Sleep Apnea is a sleeping disorder that occurs when a person’s sleep is disrupted by repeated breathing. It influences the way you respirate when you are in sleep. Breathing can become interrupted or can become shallow. The pause can vary from 10 to 15 seconds and the occurrence can be higher leaving you to have a light sleep. This happens because the brain and the rest of the body do not get enough oxygen.
If you snore loudly and be tired even after a full night’s sleep, you could be suffering from sleep apnea.
Types of Sleep Apnea
There are three types of sleep apnea. They are listed below.
1) Obstructive Sleep Apnea: This is the most probable form of sleep apnea which occurs because of blocked airway passage in the back of throat. The muscles in the throat retract when we sleep and thus, does not allow passing of enough air. This causes you to snore aloud. The louder the snoring, the narrower will be the opening in the throat.
2) Central Sleep Apnea: People suffering from central sleep apnea snore infrequently. This is not a common type of sleep disorder. This occurs when the brain declines to signal the muscles that controls breathing due to instability in the respiratory control center.
3) Complex Sleep Apnea: A combination of both the obstructive and central sleep apnea is called complex sleep apnea.
Read More: WHY DO WE SNORE?
Symptoms of Sleep Apnea
It may prove to be tough to identify sleep apnea on your own since most of them occur when you are asleep.

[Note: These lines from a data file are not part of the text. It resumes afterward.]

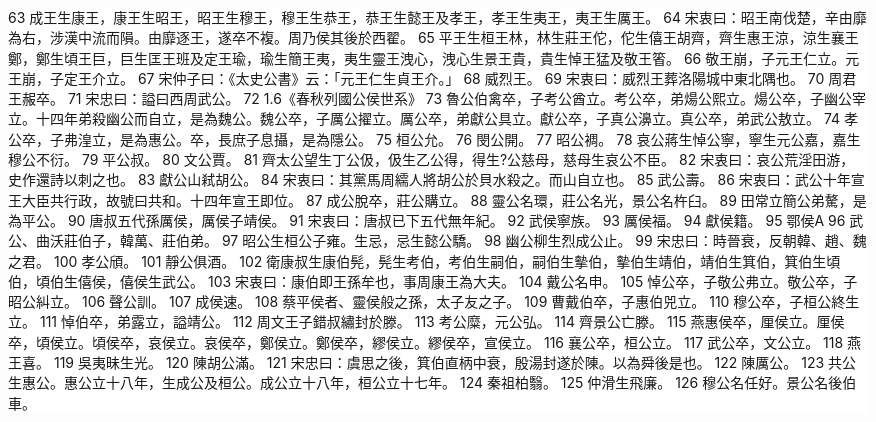 63 	成王生康王，康王生昭王，昭王生穆王，穆王生恭王，恭王生懿王及孝王，孝王生夷王，夷王生厲王。
64 	宋衷曰：昭王南伐楚，辛由靡為右，涉漢中流而隕。由靡逐王，遂卒不複。周乃侯其後於西翟。
65 	平王生桓王林，林生莊王佗，佗生僖王胡齊，齊生惠王涼，涼生襄王鄭，鄭生頃王巨，巨生匡王班及定王瑜，瑜生簡王夷，夷生靈王洩心，洩心生景王貴，貴生悼王猛及敬王箵。
66 	敬王崩，子元王仁立。元王崩，子定王介立。
67 	宋仲子曰：《太史公書》云：「元王仁生貞王介。」
68 	威烈王。
69 	宋衷曰：威烈王葬洛陽城中東北隅也。
70 	周君王赧卒。
71 	宋忠曰：謚曰西周武公。
72 	1.6《春秋列國公侯世系》
73 	魯公伯禽卒，子考公酋立。考公卒，弟煬公熙立。煬公卒，子幽公宰立。十四年弟殺幽公而自立，是為魏公。魏公卒，子厲公擢立。厲公卒，弟獻公具立。獻公卒，子真公濞立。真公卒，弟武公敖立。
74 	孝公卒，子弗湟立，是為惠公。卒，長庶子息攝，是為隱公。
75 	桓公允。
76 	閔公開。
77 	昭公裯。
78 	哀公蔣生悼公寧，寧生元公嘉，嘉生穆公不衍。
79 	平公叔。
80 	文公賈。
81 	齊太公望生丁公伋，伋生乙公得，得生?公慈母，慈母生哀公不臣。
82 	宋衷曰：哀公荒淫田游，史作還詩以刺之也。
83 	獻公山弒胡公。
84 	宋衷曰：其黨馬周繻人將胡公於貝水殺之。而山自立也。
85 	武公壽。
86 	宋衷曰：武公十年宣王大臣共行政，故號曰共和。十四年宣王即位。
87 	成公脫卒，莊公購立。
88 	靈公名環，莊公名光，景公名杵臼。
89 	田常立簡公弟驁，是為平公。
90 	唐叔五代孫厲侯，厲侯子靖侯。
91 	宋衷曰：唐叔已下五代無年紀。
92 	武侯寧族。
93 	厲侯福。
94 	獻侯籍。
95 	鄂侯Α
96 	武公、曲沃莊伯子，韓萬、莊伯弟。
97 	昭公生桓公子雍。生忌，忌生懿公驕。
98 	幽公柳生烈成公止。
99 	宋忠曰：時晉衰，反朝韓、趙、魏之君。
100 	孝公頎。
101 	靜公俱酒。
102 	衛康叔生康伯髡，髡生考伯，考伯生嗣伯，嗣伯生摰伯，摰伯生靖伯，靖伯生箕伯，箕伯生頃伯，頃伯生僖侯，僖侯生武公。
103 	宋衷曰：康伯即王孫牟也，事周康王為大夫。
104 	戴公名申。
105 	悼公卒，子敬公弗立。敬公卒，子昭公糾立。
106 	聲公訓。
107 	成侯速。
108 	蔡平侯者、靈侯般之孫，太子友之子。
109 	曹戴伯卒，子惠伯兕立。
110 	穆公卒，子桓公終生立。
111 	悼伯卒，弟露立，謚靖公。
112 	周文王子錯叔繡封於滕。
113 	考公糜，元公弘。
114 	齊景公亡滕。
115 	燕惠侯卒，厘侯立。厘侯卒，頃侯立。頃侯卒，哀侯立。哀侯卒，鄭侯立。鄭侯卒，繆侯立。繆侯卒，宣侯立。
116 	襄公卒，桓公立。
117 	武公卒，文公立。
118 	燕王喜。
119 	吳夷昧生光。
120 	陳胡公滿。
121 	宋忠曰：虞思之後，箕伯直柄中衰，殷湯封遂於陳。以為舜後是也。
122 	陳厲公。
123 	共公生惠公。惠公立十八年，生成公及桓公。成公立十八年，桓公立十七年。
124 	秦祖柏翳。
125 	仲滑生飛廉。
126 	穆公名任好。景公名後伯車。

It may also become difficult to detect the type of sleep apnea that has occurred as the symptoms of obstructive and central sleep apnea may overlap.
Following are the symptoms of sleep apnea in general.
- Loud snoring
- Interrupted breathing
- Dry or sore throat after waking up
- Sleepiness or lack of energy during the day even after whole night sleep
- Abrupt awakenings due to shortage of breath
Causes of Sleep Apnea
Sleep apnea is caused by the relaxation of your throat muscles during sleep. When the throat muscles relax, the air passage becomes narrow and does not let you breathe properly. This also lowers the level of oxygen in your blood. The brain then forces you to wake up because of unavailability of oxygen.
This behavior disrupts your sound sleep and arouses your sleep during the waking hours of the day.
Another cause of sleep apnea is that when your brain fails to transmit signals to the muscles. This could lead to disruption and awakening at night.
Risk Factors of Sleep Apnea
Higher risks of sleep apnea may occur if you are:
- A smoker
- Related to someone who is suffering from sleep apnea
- Above 65 years of age
- Thick neck
- Receding chin
- Enlarged tonsils
Sleep Apnea can prove to be quite risky for your health. So, it is advised to consult a doctor before it’s too late!